==== Extracted data
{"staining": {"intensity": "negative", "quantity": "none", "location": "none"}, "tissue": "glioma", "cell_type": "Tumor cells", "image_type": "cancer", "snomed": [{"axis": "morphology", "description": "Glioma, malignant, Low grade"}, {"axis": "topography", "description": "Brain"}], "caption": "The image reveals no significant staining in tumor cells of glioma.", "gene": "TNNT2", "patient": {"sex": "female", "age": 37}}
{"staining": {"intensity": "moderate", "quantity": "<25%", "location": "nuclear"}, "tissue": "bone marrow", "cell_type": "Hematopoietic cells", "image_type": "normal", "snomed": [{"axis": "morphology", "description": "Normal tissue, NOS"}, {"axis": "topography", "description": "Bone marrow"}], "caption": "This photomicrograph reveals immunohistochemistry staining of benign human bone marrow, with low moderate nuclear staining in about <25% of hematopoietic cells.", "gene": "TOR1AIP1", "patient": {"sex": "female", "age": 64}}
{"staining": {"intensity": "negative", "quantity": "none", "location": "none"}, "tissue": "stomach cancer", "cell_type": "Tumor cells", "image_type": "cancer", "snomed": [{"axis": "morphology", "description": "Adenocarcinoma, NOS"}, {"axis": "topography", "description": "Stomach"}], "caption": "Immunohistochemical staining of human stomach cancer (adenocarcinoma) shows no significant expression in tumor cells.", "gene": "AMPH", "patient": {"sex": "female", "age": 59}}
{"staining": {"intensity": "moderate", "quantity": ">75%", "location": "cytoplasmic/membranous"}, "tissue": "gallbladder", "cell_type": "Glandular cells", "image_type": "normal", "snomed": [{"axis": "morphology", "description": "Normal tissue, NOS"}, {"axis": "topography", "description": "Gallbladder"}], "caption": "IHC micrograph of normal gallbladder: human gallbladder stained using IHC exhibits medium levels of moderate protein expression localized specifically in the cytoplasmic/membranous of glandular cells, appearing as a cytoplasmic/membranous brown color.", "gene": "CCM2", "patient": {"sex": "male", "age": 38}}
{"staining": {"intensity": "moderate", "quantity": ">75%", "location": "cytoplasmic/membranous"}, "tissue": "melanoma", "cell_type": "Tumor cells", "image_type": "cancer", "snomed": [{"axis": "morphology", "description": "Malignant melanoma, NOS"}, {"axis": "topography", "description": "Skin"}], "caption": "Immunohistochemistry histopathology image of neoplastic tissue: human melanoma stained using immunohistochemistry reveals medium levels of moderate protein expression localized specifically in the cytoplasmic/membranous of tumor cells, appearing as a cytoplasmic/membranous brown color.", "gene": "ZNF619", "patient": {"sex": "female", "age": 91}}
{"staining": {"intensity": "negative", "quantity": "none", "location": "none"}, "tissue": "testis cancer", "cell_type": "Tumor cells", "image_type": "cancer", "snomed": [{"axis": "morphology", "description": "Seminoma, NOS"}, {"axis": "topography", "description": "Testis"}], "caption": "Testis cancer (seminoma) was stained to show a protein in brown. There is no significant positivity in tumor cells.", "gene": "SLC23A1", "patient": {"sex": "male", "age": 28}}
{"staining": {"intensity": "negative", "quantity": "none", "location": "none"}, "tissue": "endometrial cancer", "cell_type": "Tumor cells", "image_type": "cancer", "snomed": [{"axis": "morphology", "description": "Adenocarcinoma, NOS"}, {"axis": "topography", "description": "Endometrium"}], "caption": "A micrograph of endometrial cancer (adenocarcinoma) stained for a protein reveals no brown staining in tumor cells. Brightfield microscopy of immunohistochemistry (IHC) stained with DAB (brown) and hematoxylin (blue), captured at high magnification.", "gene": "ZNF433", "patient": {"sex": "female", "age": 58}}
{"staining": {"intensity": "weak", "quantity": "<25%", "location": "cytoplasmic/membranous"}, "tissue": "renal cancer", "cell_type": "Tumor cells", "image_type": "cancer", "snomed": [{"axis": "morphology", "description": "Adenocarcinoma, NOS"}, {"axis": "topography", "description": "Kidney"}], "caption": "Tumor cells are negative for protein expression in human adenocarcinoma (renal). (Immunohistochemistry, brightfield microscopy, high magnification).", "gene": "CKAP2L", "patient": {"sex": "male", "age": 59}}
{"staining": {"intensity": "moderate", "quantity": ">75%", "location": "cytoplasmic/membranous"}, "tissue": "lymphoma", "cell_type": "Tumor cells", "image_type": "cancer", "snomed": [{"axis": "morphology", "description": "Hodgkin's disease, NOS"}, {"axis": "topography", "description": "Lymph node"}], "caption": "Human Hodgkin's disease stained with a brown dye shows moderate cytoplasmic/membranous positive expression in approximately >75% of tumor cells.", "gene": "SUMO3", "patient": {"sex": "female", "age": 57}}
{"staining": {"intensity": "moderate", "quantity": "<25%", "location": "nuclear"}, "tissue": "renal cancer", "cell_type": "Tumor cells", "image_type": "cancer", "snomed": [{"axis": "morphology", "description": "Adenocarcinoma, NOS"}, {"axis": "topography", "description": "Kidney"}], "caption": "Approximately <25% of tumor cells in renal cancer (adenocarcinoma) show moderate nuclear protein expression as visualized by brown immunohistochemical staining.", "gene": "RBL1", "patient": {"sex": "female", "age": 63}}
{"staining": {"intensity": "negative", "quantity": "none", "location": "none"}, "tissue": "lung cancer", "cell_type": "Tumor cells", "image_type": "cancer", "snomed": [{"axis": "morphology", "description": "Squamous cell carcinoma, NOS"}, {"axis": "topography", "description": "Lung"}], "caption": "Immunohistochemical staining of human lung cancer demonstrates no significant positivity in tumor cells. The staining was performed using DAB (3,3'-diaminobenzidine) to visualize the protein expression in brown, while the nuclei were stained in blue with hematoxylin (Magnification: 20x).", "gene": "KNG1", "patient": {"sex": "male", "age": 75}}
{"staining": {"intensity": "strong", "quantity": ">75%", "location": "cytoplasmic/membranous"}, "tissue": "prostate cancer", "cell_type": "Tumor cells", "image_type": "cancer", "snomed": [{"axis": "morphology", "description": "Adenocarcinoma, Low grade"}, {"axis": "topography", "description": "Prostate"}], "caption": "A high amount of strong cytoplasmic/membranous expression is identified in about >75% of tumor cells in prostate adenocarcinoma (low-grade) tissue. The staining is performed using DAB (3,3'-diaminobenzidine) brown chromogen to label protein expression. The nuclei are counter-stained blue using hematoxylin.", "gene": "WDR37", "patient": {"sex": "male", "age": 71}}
========
Your goal:
What you return must be the lines above that run from the line with "photomicrograph reveals immunohistochemistry" to the line with "of human stomach", inclusive, each copied exactly.

Task result:
{"staining": {"intensity": "moderate", "quantity": "<25%", "location": "nuclear"}, "tissue": "bone marrow", "cell_type": "Hematopoietic cells", "image_type": "normal", "snomed": [{"axis": "morphology", "description": "Normal tissue, NOS"}, {"axis": "topography", "description": "Bone marrow"}], "caption": "This photomicrograph reveals immunohistochemistry staining of benign human bone marrow, with low moderate nuclear staining in about <25% of hematopoietic cells.", "gene": "TOR1AIP1", "patient": {"sex": "female", "age": 64}}
{"staining": {"intensity": "negative", "quantity": "none", "location": "none"}, "tissue": "stomach cancer", "cell_type": "Tumor cells", "image_type": "cancer", "snomed": [{"axis": "morphology", "description": "Adenocarcinoma, NOS"}, {"axis": "topography", "description": "Stomach"}], "caption": "Immunohistochemical staining of human stomach cancer (adenocarcinoma) shows no significant expression in tumor cells.", "gene": "AMPH", "patient": {"sex": "female", "age": 59}}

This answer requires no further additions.